# Task statement
In the data below, find the line containing "left knee: (164, 349)" and the line containing "left front paw: (179, 390)", then reproduce them and every line between, exactly. Omit pictures.
--- Recorded data Enclosed Below ---
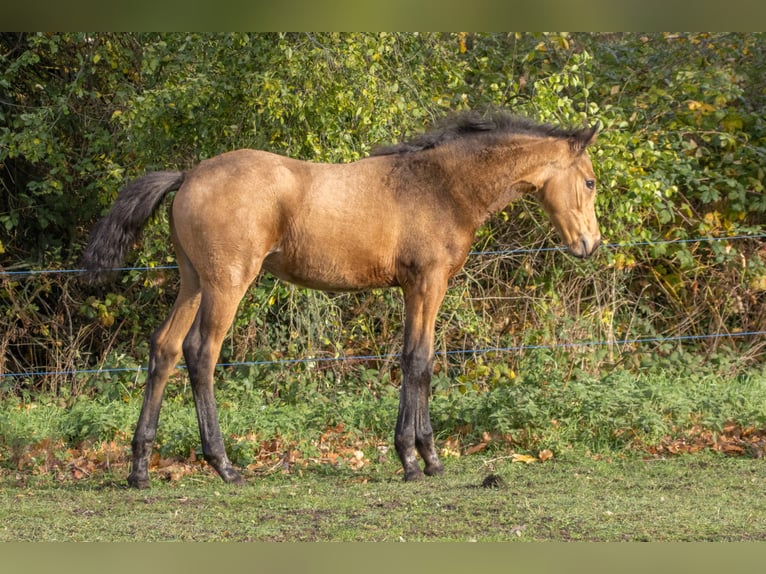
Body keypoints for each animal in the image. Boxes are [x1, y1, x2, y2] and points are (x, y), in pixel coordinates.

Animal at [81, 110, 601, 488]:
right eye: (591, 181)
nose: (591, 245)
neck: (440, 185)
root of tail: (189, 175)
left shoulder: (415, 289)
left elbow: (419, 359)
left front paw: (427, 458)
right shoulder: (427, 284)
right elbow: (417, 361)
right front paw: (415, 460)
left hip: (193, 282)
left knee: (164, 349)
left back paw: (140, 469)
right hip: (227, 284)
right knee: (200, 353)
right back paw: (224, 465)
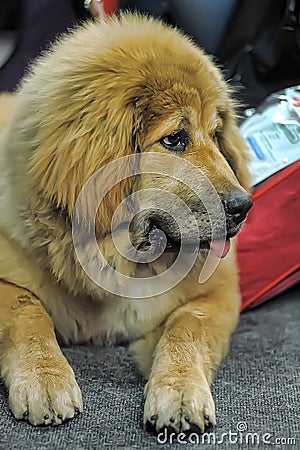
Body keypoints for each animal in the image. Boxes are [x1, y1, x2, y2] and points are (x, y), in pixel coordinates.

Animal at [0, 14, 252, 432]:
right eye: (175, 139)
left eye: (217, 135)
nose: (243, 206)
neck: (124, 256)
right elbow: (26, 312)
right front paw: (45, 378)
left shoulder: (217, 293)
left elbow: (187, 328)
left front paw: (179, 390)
--- End of Enclosed Recorded data ---
--- Recorded data Enclosed Below ---
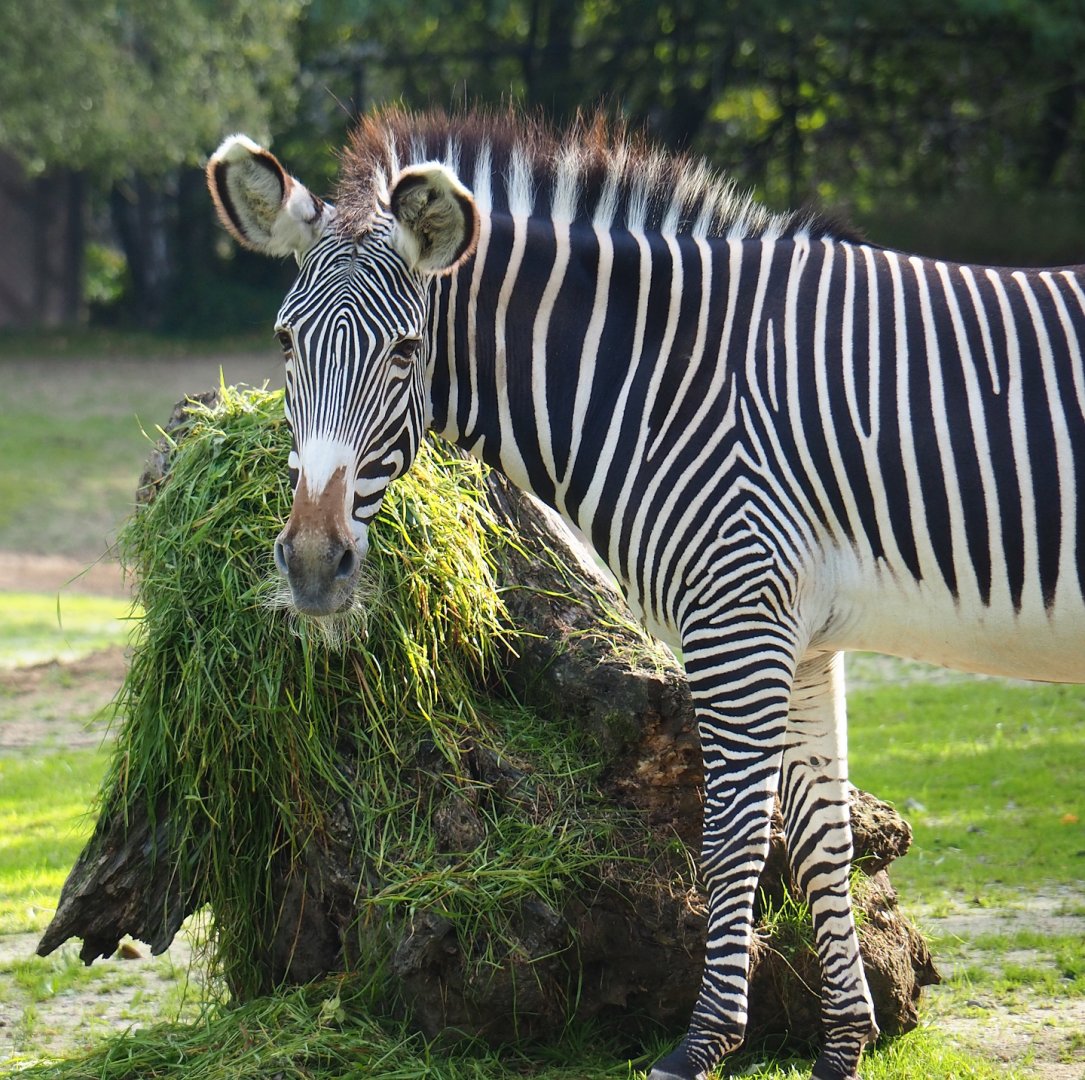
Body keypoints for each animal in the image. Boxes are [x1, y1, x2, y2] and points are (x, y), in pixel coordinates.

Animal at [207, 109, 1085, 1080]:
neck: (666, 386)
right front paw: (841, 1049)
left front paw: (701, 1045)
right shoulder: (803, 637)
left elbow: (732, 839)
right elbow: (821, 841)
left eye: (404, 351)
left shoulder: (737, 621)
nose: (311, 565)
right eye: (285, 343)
--- End of Enclosed Recorded data ---
# Exercise response
left knee: (164, 349)
left back paw: (140, 469)
right hip: (227, 284)
right knee: (200, 353)
right back paw: (224, 465)
Body keypoints for each animal in the image. Boxes are [x1, y1, x2, y2] and points are (x, y), in pixel coordinates.

Animal at [0, 14, 252, 432]:
right eye: (175, 139)
left eye: (217, 135)
nose: (243, 206)
neck: (124, 256)
right elbow: (26, 312)
right front paw: (45, 378)
left shoulder: (217, 293)
left elbow: (187, 328)
left front paw: (179, 390)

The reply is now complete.